本来、議会制民主主義の長所は、政治が腐敗したときにこそ発揮されるはずだった。参政権とは議論によって誤った政治を正しい政治へと引き戻すための力だからだ。だが、実際に起こったのは、政治が腐敗すると有権者は政治に関心を失い、人任せにしようとするという現象だった。それによって議会は本来の力を失い、ますます民主主義は危機に陥っていく。

民主主義が危機に陥った結果として発生するのが先月述べたような様々な不穏な事件であり、それが頻発するようになると、それを制圧する強力な独裁的リーダーを民衆は求めるようになる。これは一種の悪循環と呼べる。

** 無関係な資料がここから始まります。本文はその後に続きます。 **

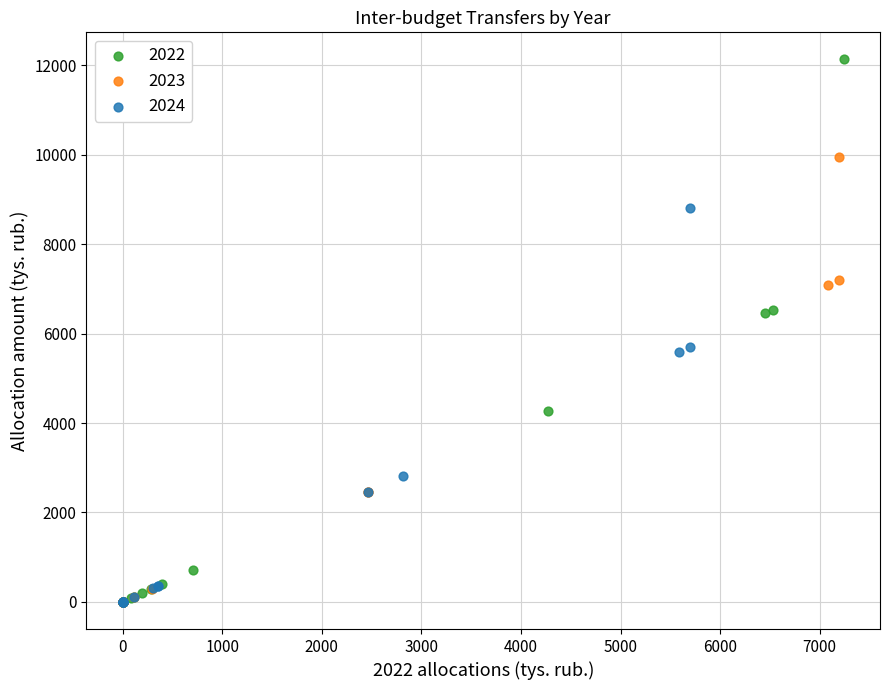

Which series has the widest spread of Y values?

2022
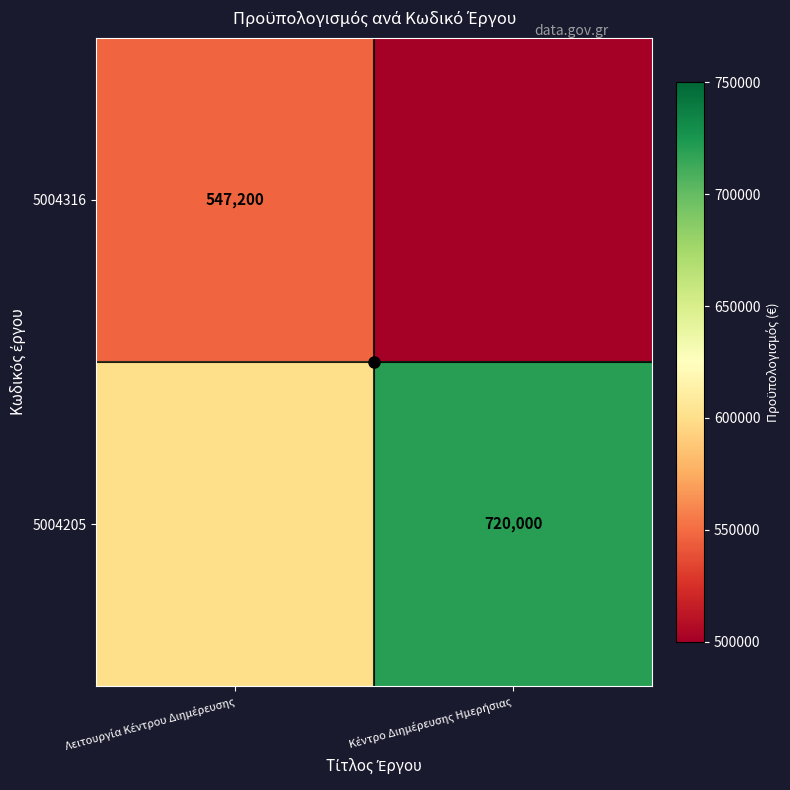

How many values in the 5004316 series are below 547200?

1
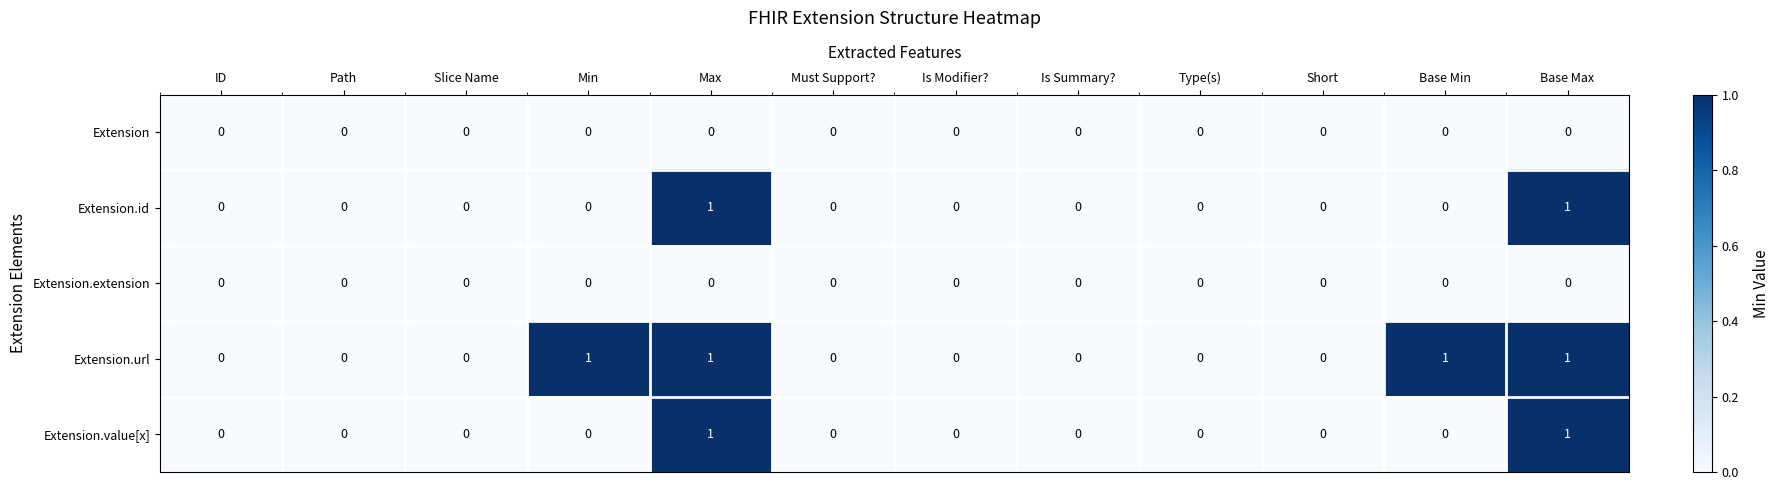

Which series has the largest total across all categories?

Extension.url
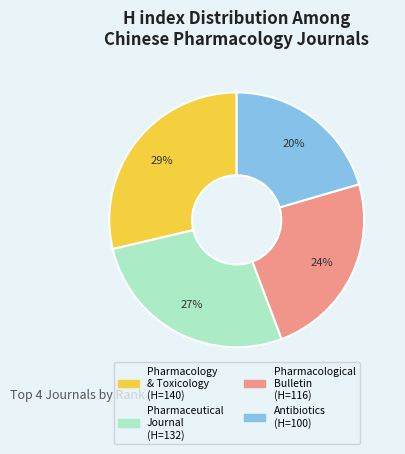

To the nearest percent, what is the average slice percentage?

25%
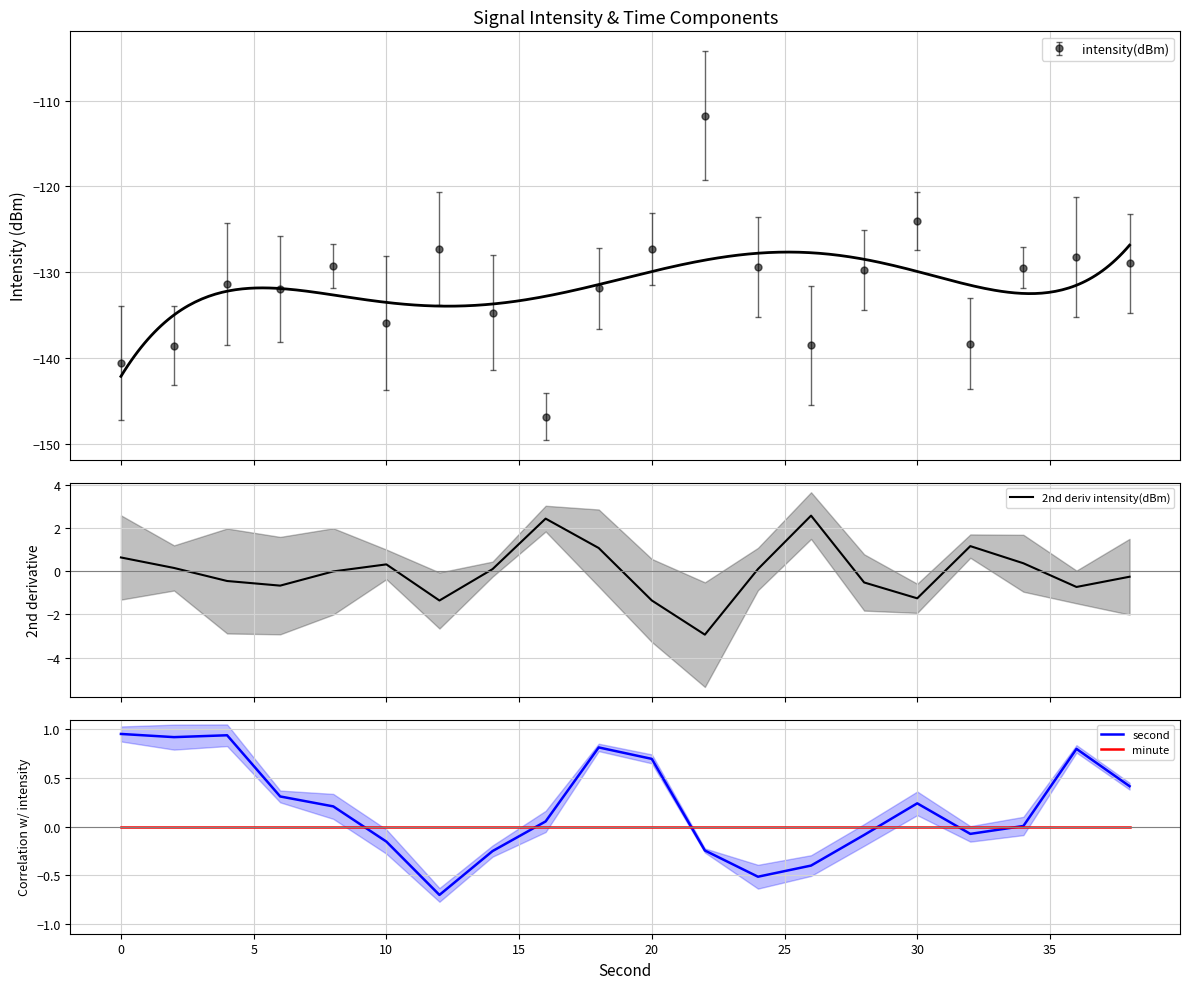

The second series shows 0.7 at 20. True or false?

True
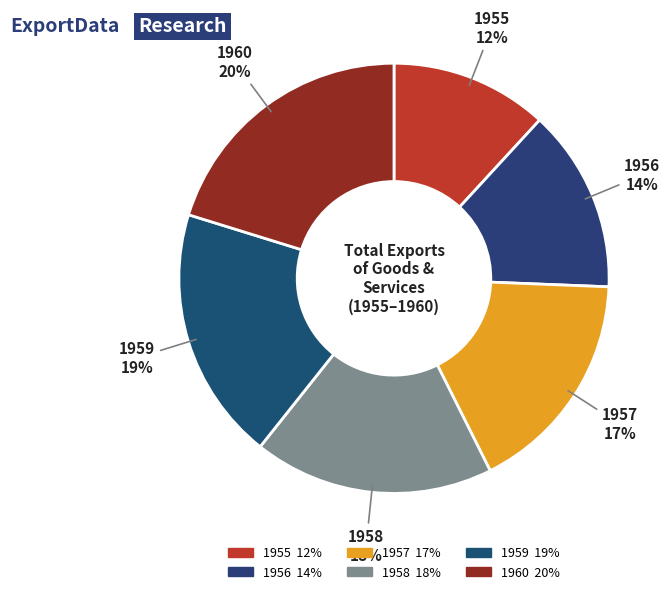

Count the number of slices in the pie.

6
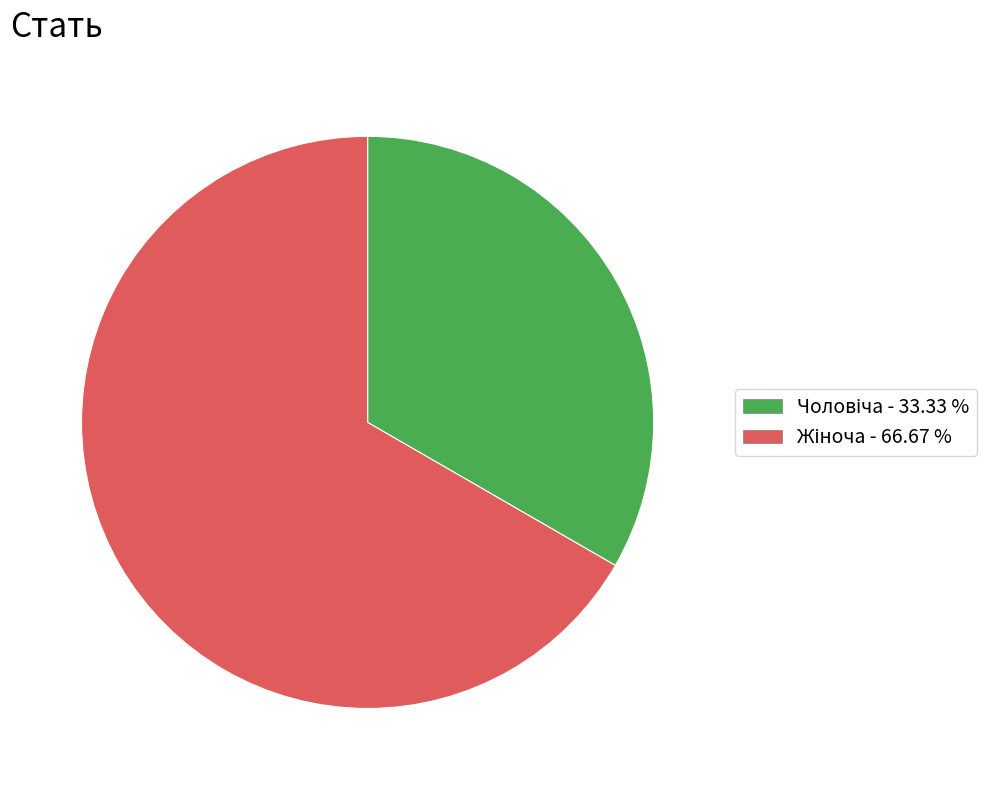

Is there a majority slice in this chart?

Yes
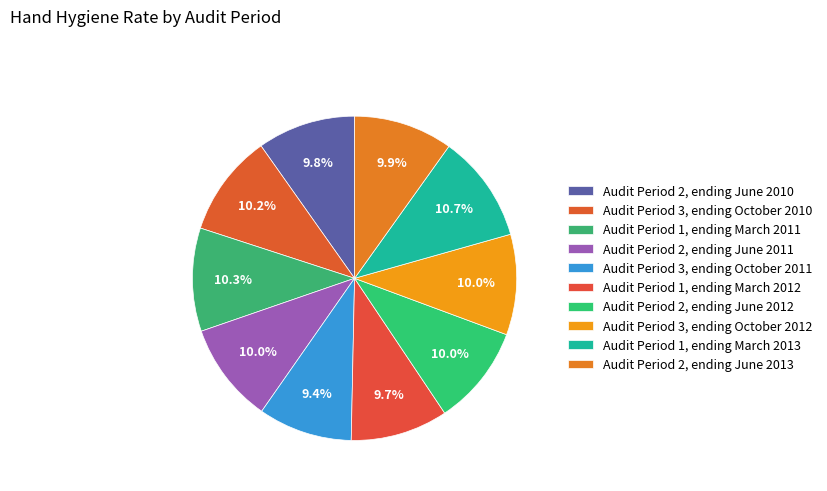

How many slices are in this pie chart?

10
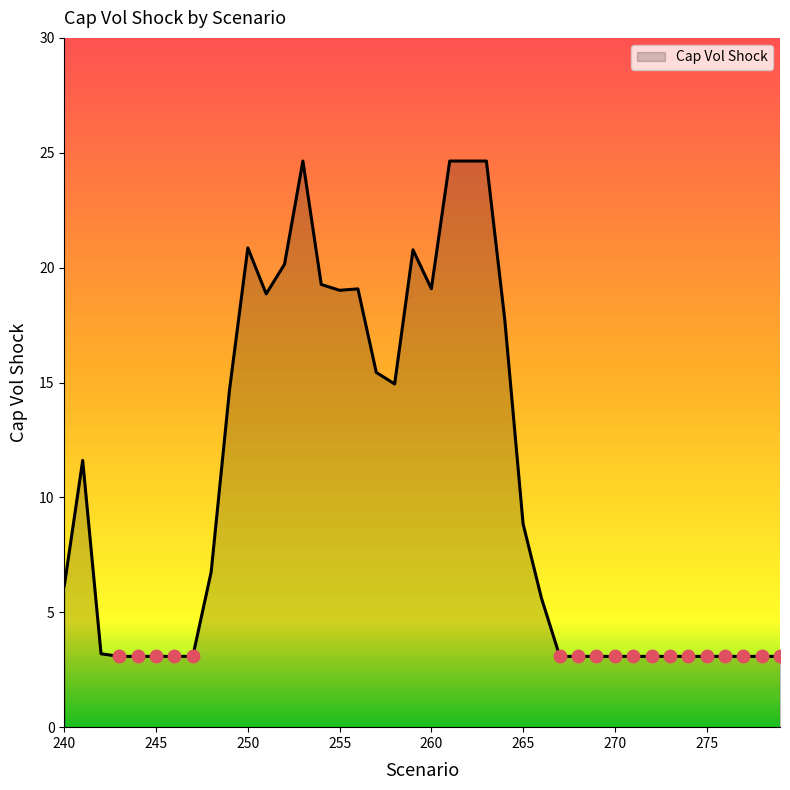

What is the maximum value shown in the chart?

24.6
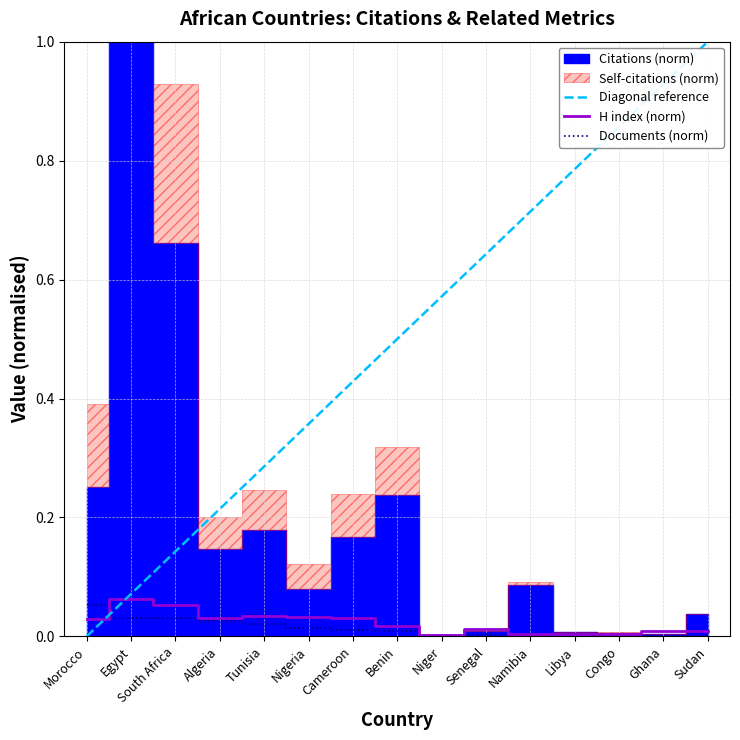

Reading left to right, extract all data points from this chart.

H index: 0.0	0.1	0.1	0.0	0.0	0.0	0.0	0.0	0.0	0.0	0.0	0.0	0.0	0.0	0.0
Documents: 0.1	0.0	0.0	0.0	0.0	0.0	0.0	0.0	0.0	0.0	0.0	0.0	0.0	0.0	0.0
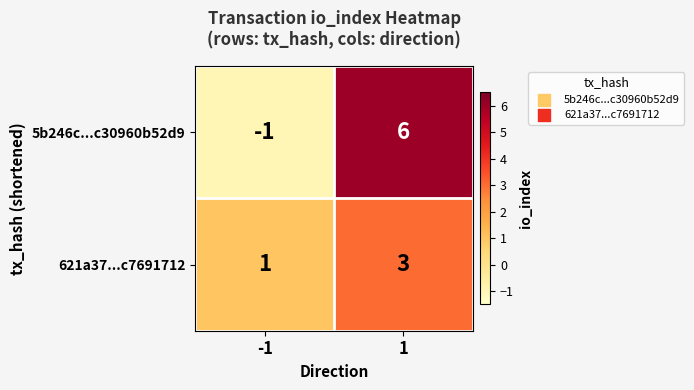

List the series in order of their overall mean, highest first.

5b246c...c30960b52d9, 621a37...c7691712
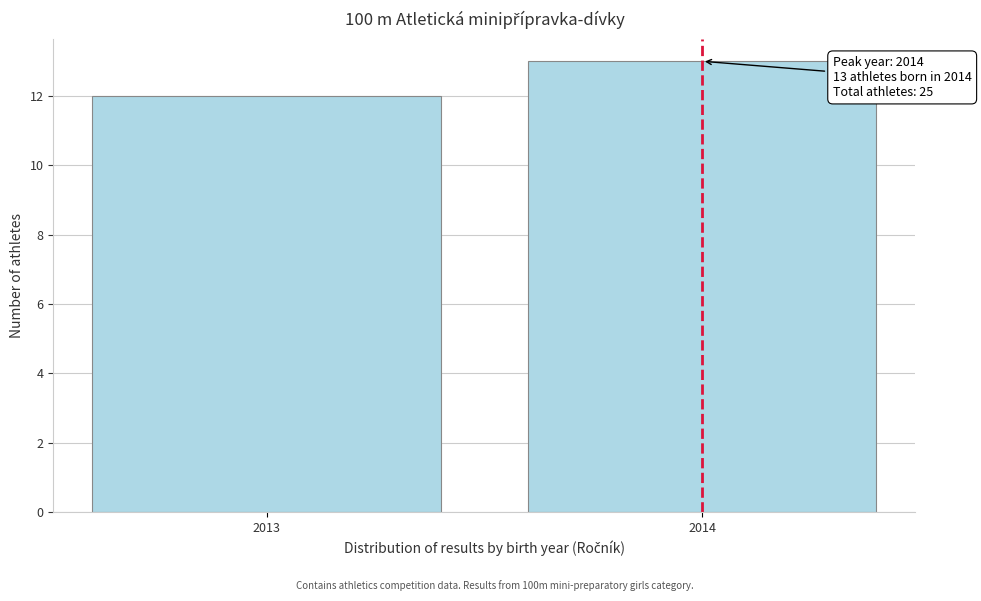

Reading left to right, extract all data points from this chart.

12	13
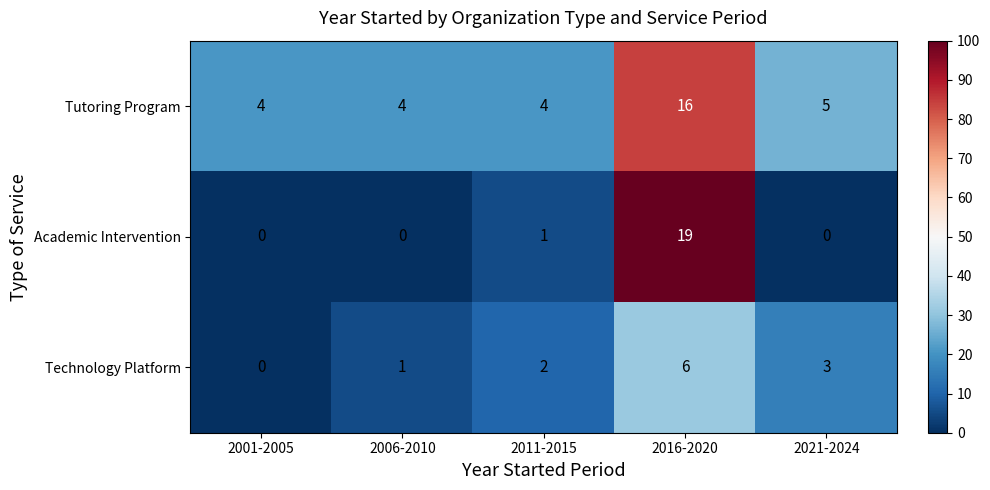

The Technology Platform series shows -2 at 2001-2005. True or false?

False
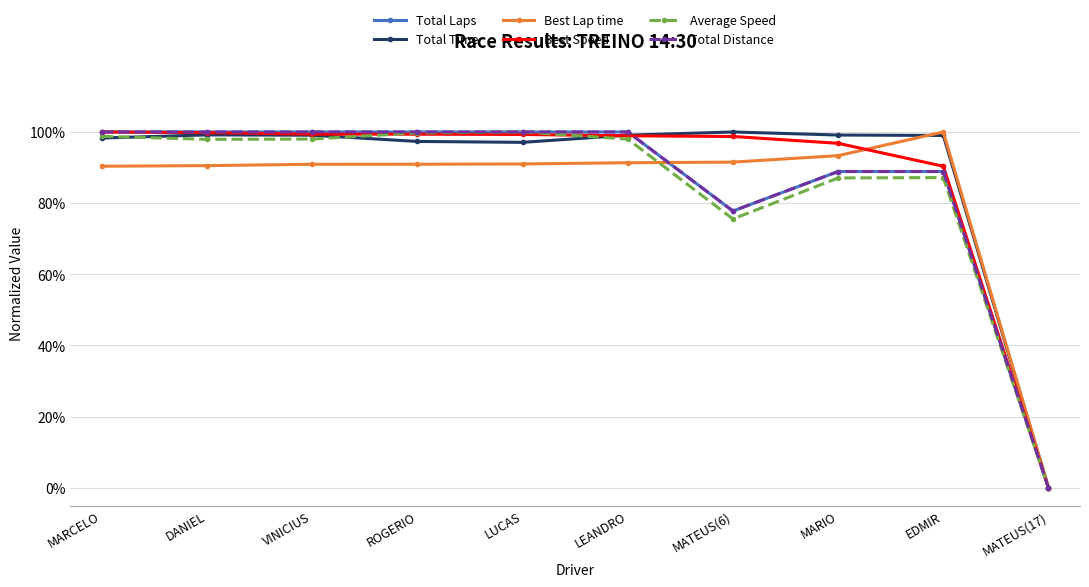

Rank the series at ROGERIO from highest to lowest value.

Total Laps, Total Distance, Average Speed, Best Speed, Total Time, Best Lap time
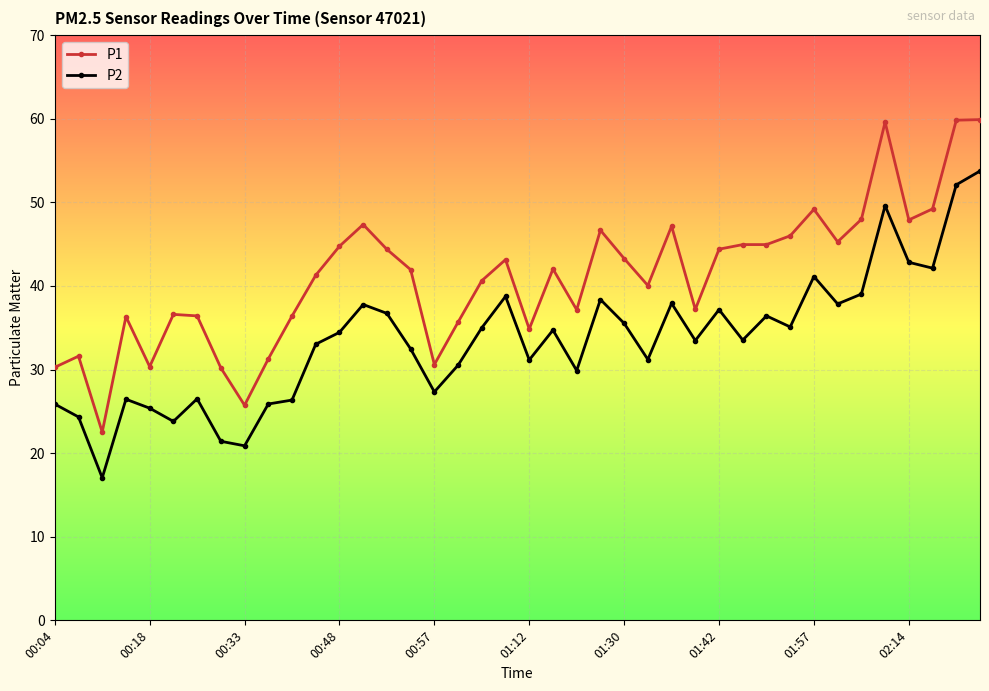

True or false: P2 has more than 2 points higher than both neighbors.

True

現在、議員定数を削減することに積極的に反対する政党はほとんどない。削減に積極的な政党は維新の会だが、自民党や立憲民主党も議員定数削減自体は反対していない。しかしむしろ参議院などについていえば、地方の議員数を維持しつつ一票の格差問題を解決するためには、議員定数は増やしたほうがよい。これは以前の記事で扱った参議院の憲法審査会で専門家の意見として提示されている。

議員定数を減らさずむしろ増やすという議論は十分合理性があるものだが、日本の政治不信ムードの中では嫌われやすい意見だ。だから多くの議員は、意地悪く言えばそうしたムードに媚びを売るかのように、議員定数削減を唱えてしまう。しかしそれは議会制民主主義の価値を自ら切り売りしているだけなのだ。